Perhaps voice is an obvious selection for a publication, but I think at this moment when journalism and art writing are threatened, we cannot take for granted the importance of speech. Voice can be invoked alone or together, and it can be employed in reverence or resistance. I suspect we will make and hear all of these manifestations of voice this upcoming year.
Shaping Burnaway’s voice is an important task that cannot be done alone. When I accepted this position, I knew that addressing art in the American South and the Caribbean would yield so much possibility. I knew editorial would never run out of interesting, worthy art and artists to cover. To do justice to the depth and breadth of artists practicing in this region, my task would be to attempt to know what I don’t know. This driving purpose has been challenging and joyful. Ultimately, the resulting work of this magazine, this chorus, is a testament to Burnaway’s award-winning team of editors and writers.

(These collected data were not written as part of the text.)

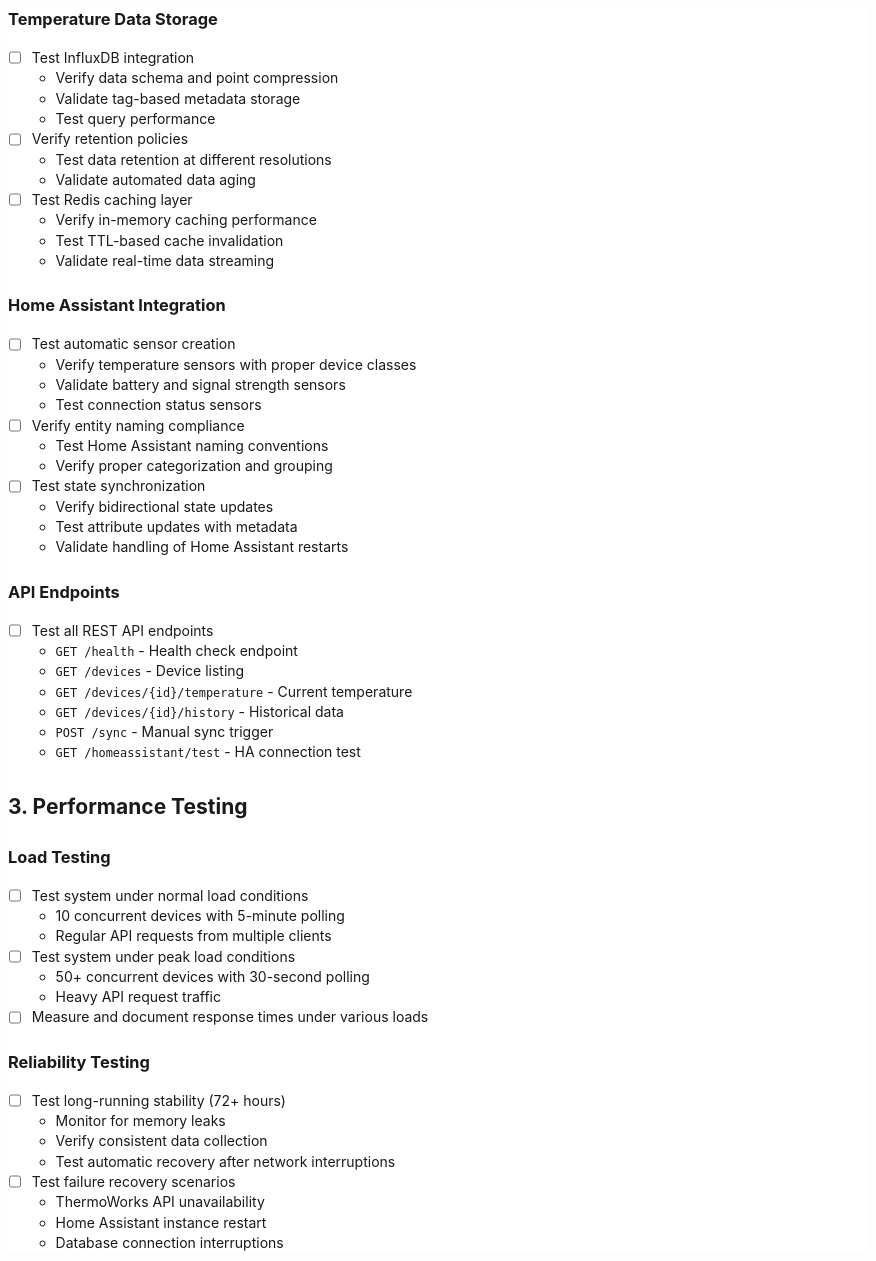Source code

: ### Temperature Data Storage
- [ ] Test InfluxDB integration
  - Verify data schema and point compression
  - Validate tag-based metadata storage
  - Test query performance
- [ ] Verify retention policies
  - Test data retention at different resolutions
  - Validate automated data aging
- [ ] Test Redis caching layer
  - Verify in-memory caching performance
  - Test TTL-based cache invalidation
  - Validate real-time data streaming

### Home Assistant Integration
- [ ] Test automatic sensor creation
  - Verify temperature sensors with proper device classes
  - Validate battery and signal strength sensors
  - Test connection status sensors
- [ ] Verify entity naming compliance
  - Test Home Assistant naming conventions
  - Verify proper categorization and grouping
- [ ] Test state synchronization
  - Verify bidirectional state updates
  - Test attribute updates with metadata
  - Validate handling of Home Assistant restarts

### API Endpoints
- [ ] Test all REST API endpoints
  - `GET /health` - Health check endpoint
  - `GET /devices` - Device listing
  - `GET /devices/{id}/temperature` - Current temperature
  - `GET /devices/{id}/history` - Historical data
  - `POST /sync` - Manual sync trigger
  - `GET /homeassistant/test` - HA connection test

## 3. Performance Testing

### Load Testing
- [ ] Test system under normal load conditions
  - 10 concurrent devices with 5-minute polling
  - Regular API requests from multiple clients
- [ ] Test system under peak load conditions
  - 50+ concurrent devices with 30-second polling
  - Heavy API request traffic
- [ ] Measure and document response times under various loads

### Reliability Testing
- [ ] Test long-running stability (72+ hours)
  - Monitor for memory leaks
  - Verify consistent data collection
  - Test automatic recovery after network interruptions
- [ ] Test failure recovery scenarios
  - ThermoWorks API unavailability
  - Home Assistant instance restart
  - Database connection interruptions
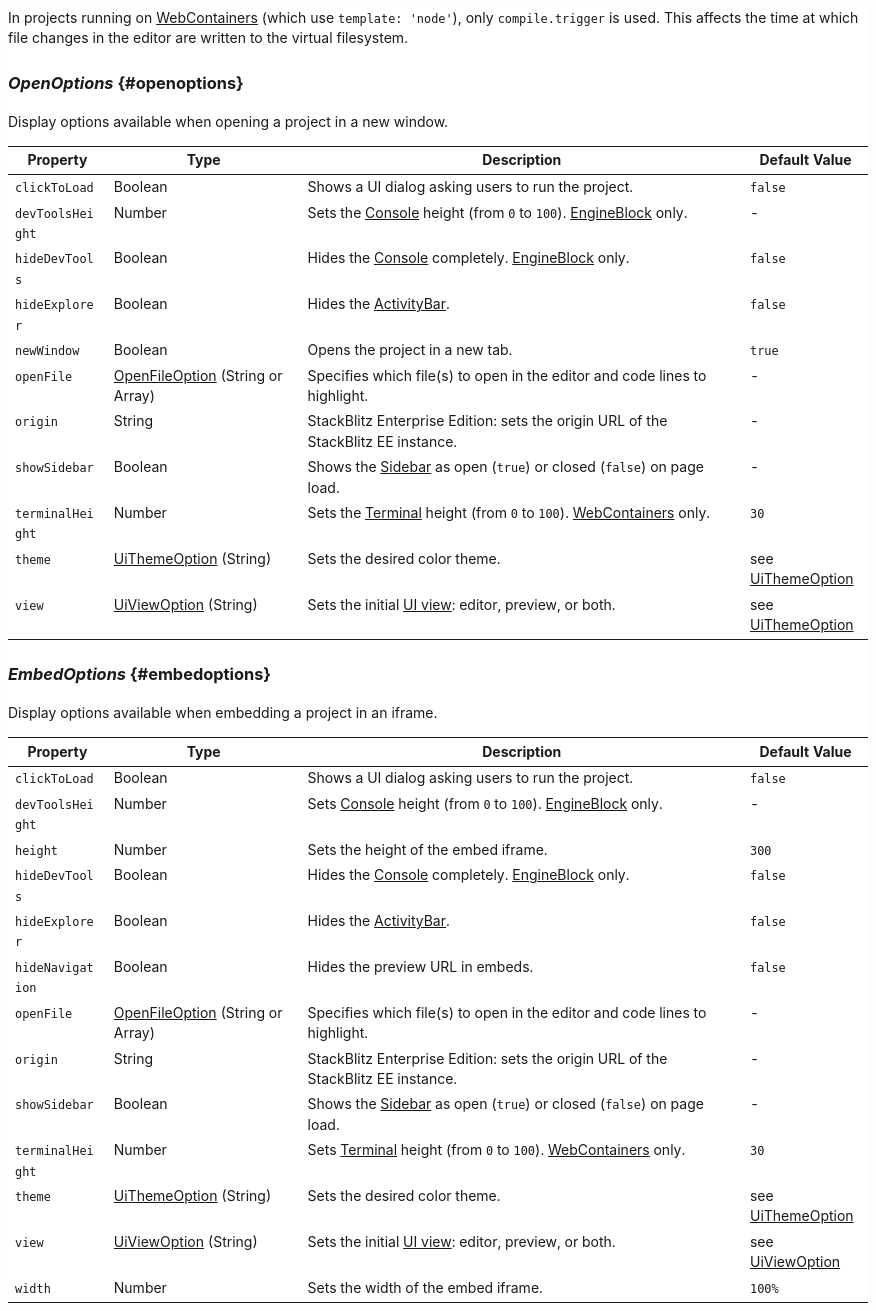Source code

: In projects running on [WebContainers][available_env_docs] (which use `template: 'node'`), only `compile.trigger` is used. This affects the time at which file changes in the editor are written to the virtual filesystem.

### <var>OpenOptions</var> {#openoptions}

Display options available when opening a project in a new window.

| Property         | Type                                 | Description                                                                                        | Default Value         |
| ---------------- | ------------------------------------ | -------------------------------------------------------------------------------------------------- | --------------------- |
| `clickToLoad`    | Boolean                              | Shows a UI dialog asking users to run the project.                                                 | `false`               |
| `devToolsHeight` | Number                               | Sets the [Console][ui_docs] height (from `0` to `100`). [EngineBlock][available_env_docs] only.    | -                     |
| `hideDevTools`   | Boolean                              | Hides the [Console][ui_docs] completely. [EngineBlock][available_env_docs] only.                   | `false`               |
| `hideExplorer`   | Boolean                              | Hides the [ActivityBar][ui_docs].                                                                  | `false`               |
| `newWindow`      | Boolean                              | Opens the project in a new tab.                                                                    | `true`                |
| `openFile`       | [OpenFileOption][] (String or Array) | Specifies which file(s) to open in the editor and code lines to highlight.                         | -                     |
| `origin`         | String                               | StackBlitz Enterprise Edition: sets the origin URL of the StackBlitz EE instance.                  | -                     |
| `showSidebar`    | Boolean                              | Shows the [Sidebar][ui_docs] as open (`true`) or closed (`false`) on page load.                    | -                     |
| `terminalHeight` | Number                               | Sets the [Terminal][ui_docs] height (from `0` to `100`). [WebContainers][available_env_docs] only. | `30`                  |
| `theme`          | [UiThemeOption][] (String)           | Sets the desired color theme.                                                                      | see [UiThemeOption][] |
| `view`           | [UiViewOption][] (String)            | Sets the initial [UI view][ui_docs]: editor, preview, or both.                                     | see [UiThemeOption][] |

### <var>EmbedOptions</var> {#embedoptions}

Display options available when embedding a project in an iframe.

| Property         | Type                                 | Description                                                                                    | Default Value         |
| ---------------- | ------------------------------------ | ---------------------------------------------------------------------------------------------- | --------------------- |
| `clickToLoad`    | Boolean                              | Shows a UI dialog asking users to run the project.                                             | `false`               |
| `devToolsHeight` | Number                               | Sets [Console][ui_docs] height (from `0` to `100`). [EngineBlock][available_env_docs] only.    | -                     |
| `height`         | Number                               | Sets the height of the embed iframe.                                                           | `300`                 |
| `hideDevTools`   | Boolean                              | Hides the [Console][ui_docs] completely. [EngineBlock][available_env_docs] only.               | `false`               |
| `hideExplorer`   | Boolean                              | Hides the [ActivityBar][ui_docs].                                                              | `false`               |
| `hideNavigation` | Boolean                              | Hides the preview URL in embeds.                                                               | `false`               |
| `openFile`       | [OpenFileOption][] (String or Array) | Specifies which file(s) to open in the editor and code lines to highlight.                     | -                     |
| `origin`         | String                               | StackBlitz Enterprise Edition: sets the origin URL of the StackBlitz EE instance.              | -                     |
| `showSidebar`    | Boolean                              | Shows the [Sidebar][ui_docs] as open (`true`) or closed (`false`) on page load.                | -                     |
| `terminalHeight` | Number                               | Sets [Terminal][ui_docs] height (from `0` to `100`). [WebContainers][available_env_docs] only. | `30`                  |
| `theme`          | [UiThemeOption][] (String)           | Sets the desired color theme.                                                                  | see [UiThemeOption][] |
| `view`           | [UiViewOption][] (String)            | Sets the initial [UI view][ui_docs]: editor, preview, or both.                                 | see [UiViewOption][]  |
| `width`          | Number                               | Sets the width of the embed iframe.                                                            | `100%`                |


[available_env_docs]: /guide/available-environments/
[embedoptions]: #embedoptions
[available_env_docs]: /guide/available-environments/
[openfileoption]: #openfileoption
[openoptions]: #openoptions
[project]: #projectobject
[projectdependencies]: #projectdependencies
[projectfiles]: #projectfiles
[projectsettings]: #projectsettings
[projecttemplate]: #projecttemplate
[sdk_vm_docs]: /guide/javascript-sdk-vm/
[ui_docs]: /guide/ide-whats-on-your-screen/
[uithemeoption]: #uithemeoption
[uiviewoption]: #uiviewoption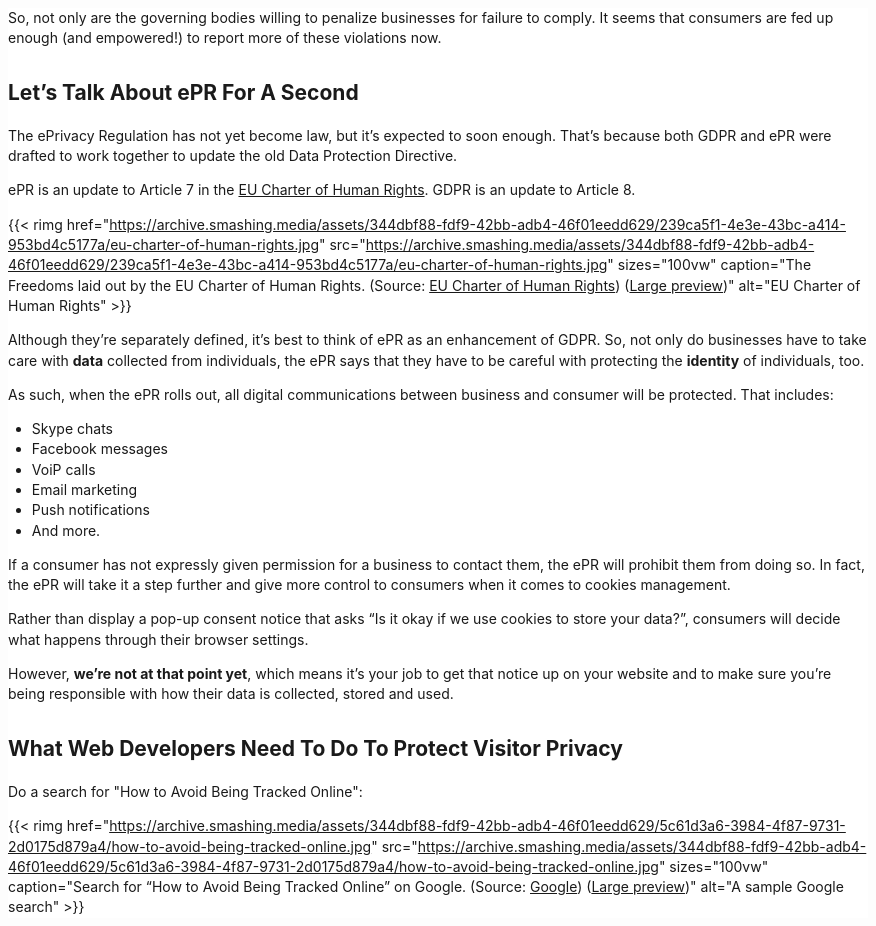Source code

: <p>So, not only are the governing bodies willing to penalize businesses for failure to comply. It seems that consumers are fed up enough (and empowered!) to report more of these violations now.</p>

## Let’s Talk About ePR For A Second

<p>The ePrivacy Regulation has not yet become law, but it’s expected to soon enough. That’s because both GDPR and ePR were drafted to work together to update the old Data Protection Directive.</p> 

<p>ePR is an update to Article 7 in the <a href="https://eur-lex.europa.eu/legal-content/EN/TXT/?uri=CELEX:12012P/TXT">EU Charter of Human Rights</a>. GDPR is an update to Article 8.</p>

{{< rimg href="https://archive.smashing.media/assets/344dbf88-fdf9-42bb-adb4-46f01eedd629/239ca5f1-4e3e-43bc-a414-953bd4c5177a/eu-charter-of-human-rights.jpg" src="https://archive.smashing.media/assets/344dbf88-fdf9-42bb-adb4-46f01eedd629/239ca5f1-4e3e-43bc-a414-953bd4c5177a/eu-charter-of-human-rights.jpg" sizes="100vw" caption="The Freedoms laid out by the EU Charter of Human Rights. (Source: <a href='https://eur-lex.europa.eu/legal-content/EN/TXT/?uri=CELEX:12012P/TXT'>EU Charter of Human Rights</a>) (<a href='https://archive.smashing.media/assets/344dbf88-fdf9-42bb-adb4-46f01eedd629/239ca5f1-4e3e-43bc-a414-953bd4c5177a/eu-charter-of-human-rights.jpg'>Large preview</a>)" alt="EU Charter of Human Rights" >}}

<p>Although they’re separately defined, it’s best to think of ePR as an enhancement of GDPR. So, not only do businesses have to take care with <strong>data</strong> collected from individuals, the ePR says that they have to be careful with protecting the <strong>identity</strong> of individuals, too.</p> 

<p>As such, when the ePR rolls out, all digital communications between business and consumer will be protected. That includes:</p>

<ul>
  <li>Skype chats</li>
  <li>Facebook messages</li>
  <li>VoiP calls</li>
  <li>Email marketing</li>
  <li>Push notifications</li>
  <li>And more.</li>
</ul>

<p>If a consumer has not expressly given permission for a business to contact them, the ePR will prohibit them from doing so. In fact, the ePR will take it a step further and give more control to consumers when it comes to cookies management.</p>

<p>Rather than display a pop-up consent notice that asks “Is it okay if we use cookies to store your data?”, consumers will decide what happens through their browser settings.</p>

<p>However, <strong>we’re not at that point yet</strong>, which means it’s your job to get that notice up on your website and to make sure you’re being responsible with how their data is collected, stored and used.</p>

## What Web Developers Need To Do To Protect Visitor Privacy

<p>Do a search for "How to Avoid Being Tracked Online":</p>

{{< rimg href="https://archive.smashing.media/assets/344dbf88-fdf9-42bb-adb4-46f01eedd629/5c61d3a6-3984-4f87-9731-2d0175d879a4/how-to-avoid-being-tracked-online.jpg" src="https://archive.smashing.media/assets/344dbf88-fdf9-42bb-adb4-46f01eedd629/5c61d3a6-3984-4f87-9731-2d0175d879a4/how-to-avoid-being-tracked-online.jpg" sizes="100vw" caption="Search for “How to Avoid Being Tracked Online” on Google. (Source: <a href='https://www.google.com/'>Google</a>) (<a href='https://archive.smashing.media/assets/344dbf88-fdf9-42bb-adb4-46f01eedd629/5c61d3a6-3984-4f87-9731-2d0175d879a4/how-to-avoid-being-tracked-online.jpg'>Large preview</a>)" alt="A sample Google search" >}}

We have plans for Burnaway’s collective voice. Writing is a means to witness and track, but also to impact social and political movements. Burnaway will continue to publish sensitive writing and engaging texts from emerging and established contributors with the intention to speak truth to power and celebrate beauty when and wherever it is found. We will also stalwartly support the creative production of BIPOC, LGBTQ+, disabled, and rural artists, culture workers, and organizations. We need to hear from these voices now. The 2025 Reader, which we are excited to share this spring, specifically invokes sound: in title, subject, and form. Additionally, this summer’s Art Writing Incubator will reflect voice through a renewed investment in the personal. Criticism, at its best, holds specificity and subjectivity in high regard. Writing from a lived perspective enhances shared understanding and offers new knowledge.
In addition to being a platform that celebrates unique voices, Burnaway is also a network. In difficult times and in places with limited resources, it would be easy to think that scarcity would take hold and generosity would wither, but I have found the opposite to be true. Instead, we ban together. This year Burnaway will launch partnerships to better serve art communities and also reach new audiences. This includes a collaboration with a fellow Southern media organization as well as a nonprofit in the Caribbean. Instigated by our editorial agenda and in order to facilitate community, we will host online and in-person programming in order to educate, connect, and inspire.
I’m not sure what this year will bring, but it will require grit—something the Caribbean and the American South understand. We promise to find new ways to support artists and writers. We promise to make meaning of this year together. We promise to continue learning, seeking, whispering, yelling, and writing, writing, writing.